You’ve just taken out a short-term loan through a payday loan lender. It lifts a great weight from your shoulders, as you now know you have the financial means to pay the repair guy and fix the white goods that have broken down at home. Payday is still a couple of weeks away, but this couldn’t wait. You’ve chosen to take out an instalment loan, a short-term loan where you’ll pay back the initial loan sum, as well as the agreed interest on top of that. It all seems easy to understand and you can afford to make those repayments over the coming three months.
Then disaster strikes. The first two payments were made on time after you have been paid from your job, but then you are made redundant, and it is an immediately fraught and stressful time.
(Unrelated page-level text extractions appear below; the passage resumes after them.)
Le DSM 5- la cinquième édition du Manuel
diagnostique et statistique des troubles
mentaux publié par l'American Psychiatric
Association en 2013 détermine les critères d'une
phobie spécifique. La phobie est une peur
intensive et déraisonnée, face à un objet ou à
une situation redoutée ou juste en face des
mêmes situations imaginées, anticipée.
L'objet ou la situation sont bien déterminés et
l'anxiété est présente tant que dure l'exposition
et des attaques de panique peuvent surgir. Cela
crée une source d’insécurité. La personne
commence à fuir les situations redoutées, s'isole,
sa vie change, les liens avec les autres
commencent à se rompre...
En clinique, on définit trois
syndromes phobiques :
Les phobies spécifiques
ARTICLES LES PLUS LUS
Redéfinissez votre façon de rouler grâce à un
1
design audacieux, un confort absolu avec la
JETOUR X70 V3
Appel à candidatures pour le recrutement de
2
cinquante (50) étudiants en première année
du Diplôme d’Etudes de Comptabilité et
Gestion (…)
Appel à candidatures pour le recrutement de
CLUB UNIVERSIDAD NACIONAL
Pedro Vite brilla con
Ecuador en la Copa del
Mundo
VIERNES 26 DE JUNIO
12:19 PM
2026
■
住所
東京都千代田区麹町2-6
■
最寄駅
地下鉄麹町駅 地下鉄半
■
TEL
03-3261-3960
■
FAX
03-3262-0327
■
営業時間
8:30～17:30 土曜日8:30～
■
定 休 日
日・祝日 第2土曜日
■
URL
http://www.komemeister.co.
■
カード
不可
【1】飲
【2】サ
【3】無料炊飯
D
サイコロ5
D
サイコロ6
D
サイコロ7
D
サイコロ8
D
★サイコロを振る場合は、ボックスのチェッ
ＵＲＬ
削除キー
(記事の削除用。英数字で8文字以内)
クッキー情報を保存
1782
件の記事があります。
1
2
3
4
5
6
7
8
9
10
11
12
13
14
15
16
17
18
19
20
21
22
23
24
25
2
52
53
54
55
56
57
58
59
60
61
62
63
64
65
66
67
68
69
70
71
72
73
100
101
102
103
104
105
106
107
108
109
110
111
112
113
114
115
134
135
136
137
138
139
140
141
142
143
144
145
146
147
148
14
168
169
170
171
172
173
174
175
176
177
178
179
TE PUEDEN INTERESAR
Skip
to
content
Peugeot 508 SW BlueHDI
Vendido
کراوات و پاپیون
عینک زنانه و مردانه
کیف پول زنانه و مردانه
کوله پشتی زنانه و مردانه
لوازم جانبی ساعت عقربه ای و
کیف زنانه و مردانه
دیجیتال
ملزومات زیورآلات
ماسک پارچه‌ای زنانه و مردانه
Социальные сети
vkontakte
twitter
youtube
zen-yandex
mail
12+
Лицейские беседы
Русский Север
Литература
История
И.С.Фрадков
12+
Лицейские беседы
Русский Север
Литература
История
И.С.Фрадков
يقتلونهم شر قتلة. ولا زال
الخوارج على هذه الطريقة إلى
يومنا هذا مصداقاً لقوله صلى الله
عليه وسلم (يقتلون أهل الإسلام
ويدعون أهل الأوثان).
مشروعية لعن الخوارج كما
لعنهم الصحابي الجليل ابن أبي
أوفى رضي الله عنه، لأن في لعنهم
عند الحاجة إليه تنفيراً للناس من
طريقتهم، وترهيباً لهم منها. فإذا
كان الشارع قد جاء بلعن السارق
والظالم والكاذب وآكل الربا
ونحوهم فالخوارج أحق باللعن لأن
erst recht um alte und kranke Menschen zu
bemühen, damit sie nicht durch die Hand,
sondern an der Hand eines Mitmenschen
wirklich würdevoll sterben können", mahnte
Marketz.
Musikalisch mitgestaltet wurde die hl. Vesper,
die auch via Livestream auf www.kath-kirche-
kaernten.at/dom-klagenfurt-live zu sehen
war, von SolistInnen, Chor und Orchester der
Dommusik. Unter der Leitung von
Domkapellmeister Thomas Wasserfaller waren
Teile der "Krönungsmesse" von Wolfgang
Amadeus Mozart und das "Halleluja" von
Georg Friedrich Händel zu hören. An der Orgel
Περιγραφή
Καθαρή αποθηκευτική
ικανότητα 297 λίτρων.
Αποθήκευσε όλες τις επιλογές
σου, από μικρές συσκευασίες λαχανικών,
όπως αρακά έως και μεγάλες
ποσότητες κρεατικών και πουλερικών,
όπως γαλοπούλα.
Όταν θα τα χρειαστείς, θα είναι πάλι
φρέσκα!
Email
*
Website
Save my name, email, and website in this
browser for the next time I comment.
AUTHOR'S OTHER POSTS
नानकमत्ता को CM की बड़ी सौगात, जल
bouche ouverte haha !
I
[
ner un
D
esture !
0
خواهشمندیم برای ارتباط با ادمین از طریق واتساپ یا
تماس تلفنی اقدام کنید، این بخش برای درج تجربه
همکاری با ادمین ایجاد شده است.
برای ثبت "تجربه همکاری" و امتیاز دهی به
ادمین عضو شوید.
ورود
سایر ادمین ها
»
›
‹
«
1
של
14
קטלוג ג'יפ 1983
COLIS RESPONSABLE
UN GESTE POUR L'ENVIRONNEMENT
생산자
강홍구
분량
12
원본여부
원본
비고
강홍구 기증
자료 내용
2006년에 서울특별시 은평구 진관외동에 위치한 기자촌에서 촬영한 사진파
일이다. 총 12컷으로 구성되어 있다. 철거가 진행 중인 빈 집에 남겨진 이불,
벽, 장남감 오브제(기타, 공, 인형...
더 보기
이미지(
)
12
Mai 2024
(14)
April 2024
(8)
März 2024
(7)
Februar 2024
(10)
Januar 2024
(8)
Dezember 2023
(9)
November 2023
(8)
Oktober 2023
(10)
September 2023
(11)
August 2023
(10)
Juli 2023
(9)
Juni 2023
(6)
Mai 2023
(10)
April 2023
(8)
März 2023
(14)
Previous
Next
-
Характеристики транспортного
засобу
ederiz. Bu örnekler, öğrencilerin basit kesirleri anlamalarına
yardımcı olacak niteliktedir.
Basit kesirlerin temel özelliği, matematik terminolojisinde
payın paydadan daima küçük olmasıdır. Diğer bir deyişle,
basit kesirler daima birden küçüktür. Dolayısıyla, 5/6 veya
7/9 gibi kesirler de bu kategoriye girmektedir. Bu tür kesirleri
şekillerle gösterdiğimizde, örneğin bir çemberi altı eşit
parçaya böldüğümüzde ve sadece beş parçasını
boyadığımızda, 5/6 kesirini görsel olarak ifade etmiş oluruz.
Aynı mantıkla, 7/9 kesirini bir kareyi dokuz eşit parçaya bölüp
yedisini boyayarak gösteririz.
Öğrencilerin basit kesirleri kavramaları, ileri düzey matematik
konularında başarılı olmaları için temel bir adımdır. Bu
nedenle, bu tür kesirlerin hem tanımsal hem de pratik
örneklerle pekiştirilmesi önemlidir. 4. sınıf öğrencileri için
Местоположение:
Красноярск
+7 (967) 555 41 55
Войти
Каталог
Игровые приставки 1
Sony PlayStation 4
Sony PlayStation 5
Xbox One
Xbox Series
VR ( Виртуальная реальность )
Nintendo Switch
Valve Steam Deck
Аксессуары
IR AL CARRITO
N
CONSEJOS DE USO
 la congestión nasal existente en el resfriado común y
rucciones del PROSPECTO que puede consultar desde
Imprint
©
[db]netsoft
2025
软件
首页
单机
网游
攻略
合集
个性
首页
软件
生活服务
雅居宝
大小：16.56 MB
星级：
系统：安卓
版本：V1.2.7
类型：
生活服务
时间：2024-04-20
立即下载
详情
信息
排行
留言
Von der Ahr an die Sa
You don’t know how you are going to afford to pay the mortgage, the utility bills, or buy enough food for the family, and then you remember that there is still the matter of the final short-term loan payment.
In the past this would have potentially caused you long-term financial suffering, with high interest continuously applied to the loan and a bombardment of late and missed payment fees creating a snowball of debt that could see even the smallest of payday loan amounts become a huge, insurmountable figure that you just can’t see a clear way out of.
These days’ things have changed, for the better, but it still depends on how wisely you choose your short-term loan lender when looking for a payday loan or instalment loan. It might not have been your fault that you have lost your job, or another financial circumstance has come about that was completely unforeseen and could not be helped. If you cannot make the agreed repayments it can be a worrying time for all concerned.
The first thing to say is, try not to worry, as hard as that might be right now. Every single debt problem that you can imagine has a resolution to it that is in the interest of all parties. The bad old days of payday loan companies making things unbearably uncomfortable for borrowers has long since past. Your first port of call is to your lender to let them know the change in your situation.
Honesty is always the best policy and the modern and responsible payday loan lender can help you out from this seemingly critical situation. Your short-term loan lender will offer you guidance and point you in the direction of debt problem services as a starting point. But there are options too that can be explored. These options include taking a payment holiday for a month or two, to allow you to take a bit of time to find new work and to get back on your feet. Alternatively all interest could be frozen for the time being, or a set window of both put together to stop the worry and give you time to recover. As you can see there are safety nets in place, and it is not the end of the world in terms of your short-term loan borrowing.